Belfast Telegraph

Wednesday 30 July 2014

Banks' critics warned over lending

Banks are increasing their lending to small businesses, according to a leading City figure

Critics of the banks are to blame for fuelling a "vicious circle" of small businesses believing they will not be able to access loans, a leading City figure is to warn.

Anthony Browne, chief executive of the British Bankers' Association (BBA), will say that contrary to popular belief, new lending to small-to-medium sized enterprises (SMEs) is rising - up by 11% year-on-year according to latest quarterly figures.

He will say a more widely reported figure, net lending, is falling only because the growth in new finance is being outpaced by SMEs paying off their debts.

Mr Browne is expected to say: "The reality is: more lending to SMEs who want finance, more SMEs paying off their existing debts.

"We need to break the downward spiral of confidence that currently exists around lending. Independent research clearly shows that small firms are actually twice as likely to get a loan from their bank as they think.

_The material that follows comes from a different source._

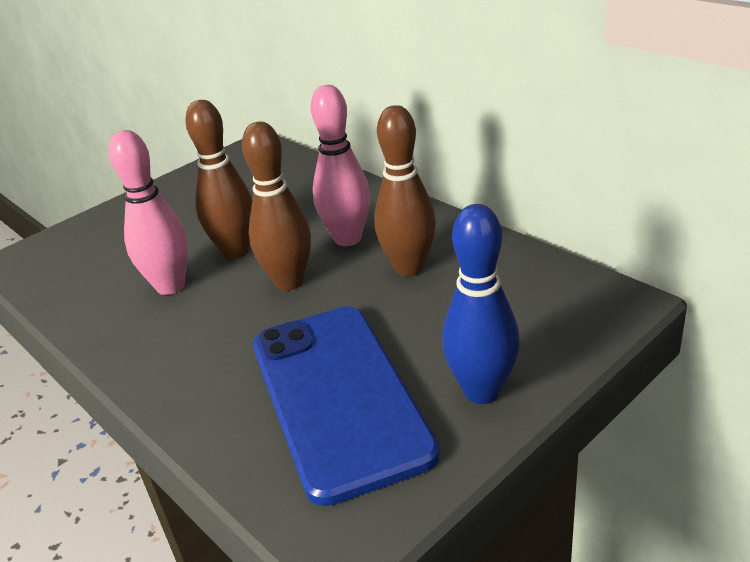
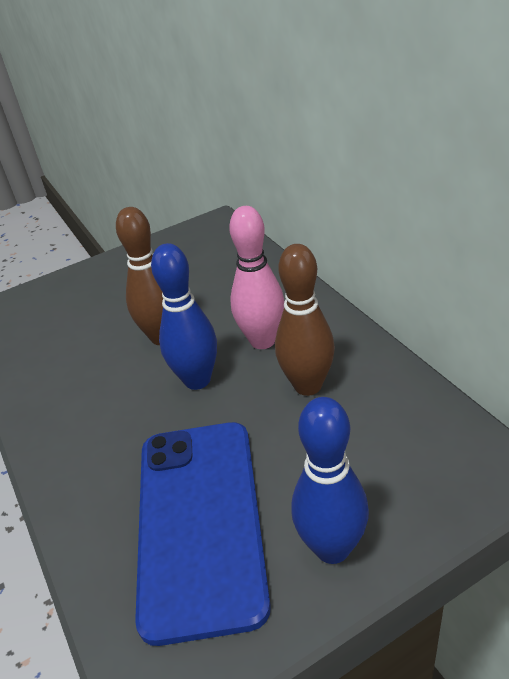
camera: 15 degrees right, 5 degrees up
pink bowling pin [109,130,188,295] -> none
brown bowling pin [242,122,311,291] -> blue bowling pin [151,243,217,390]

"Insisting that banks are refusing to lend when the opposite is true just fuels that vicious circle.

"The message that we need to get out is that banks are open for business, and there has never been a better time to borrow."

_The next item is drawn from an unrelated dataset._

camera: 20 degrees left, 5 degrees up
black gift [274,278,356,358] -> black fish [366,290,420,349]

Mr Browne, a former journalist and adviser to Boris Johnson, will make the remarks at the BBA International Banking Conference, in London.

He will also argue that sentiment towards bankers - widely held to blame over the financial crisis - was now improving, with the economy recovering being one factor.

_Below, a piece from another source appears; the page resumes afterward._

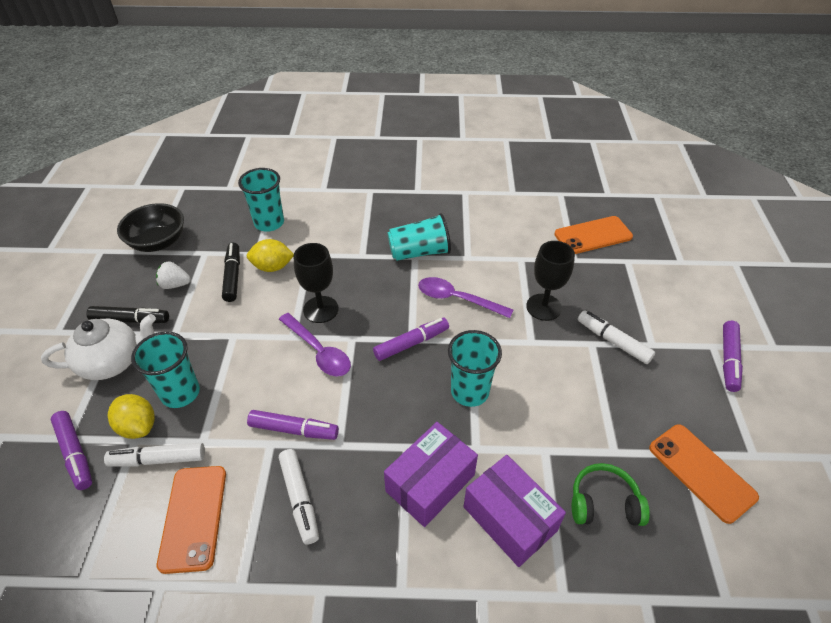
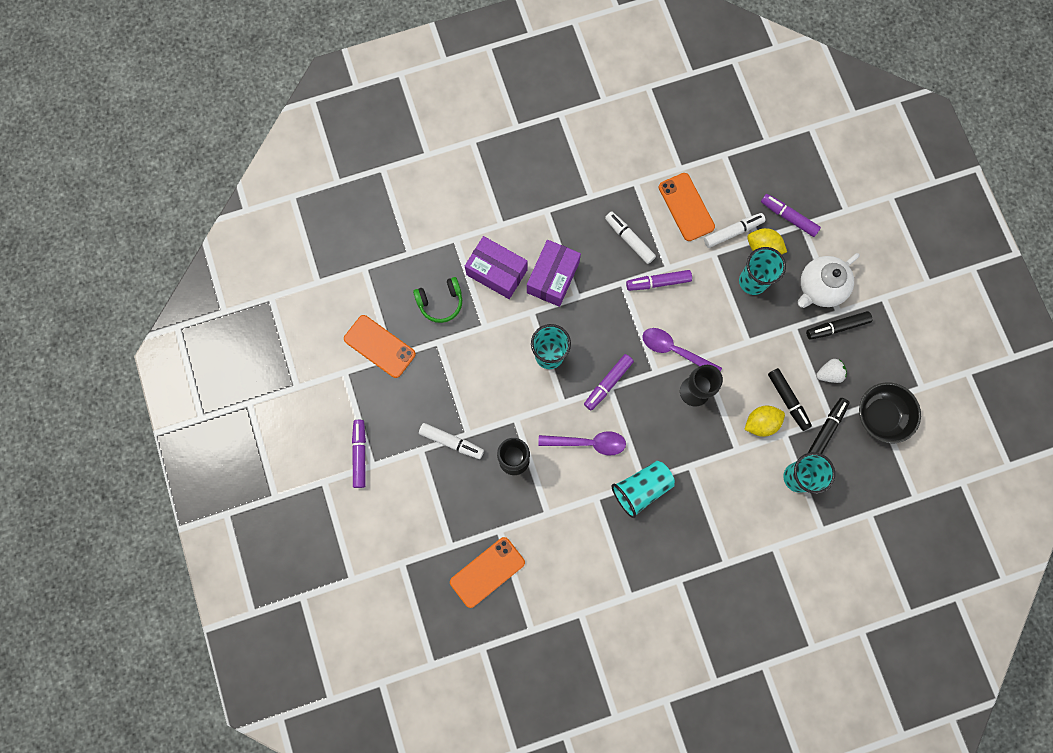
camera: 160 degrees right, 30 degrees up
none -> black marker [808,398,850,454]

The other is that taxpayers are starting to get their money back after coming to the banks' rescue - after recently beginning the process of being returned to private hands, Mr Browne argues.

He will add that huge progress has been made in shoring up the banking sector but there are concerns that international inconsistency in regulation, between the EU, US, UK and others, was a problem for banks and their customers.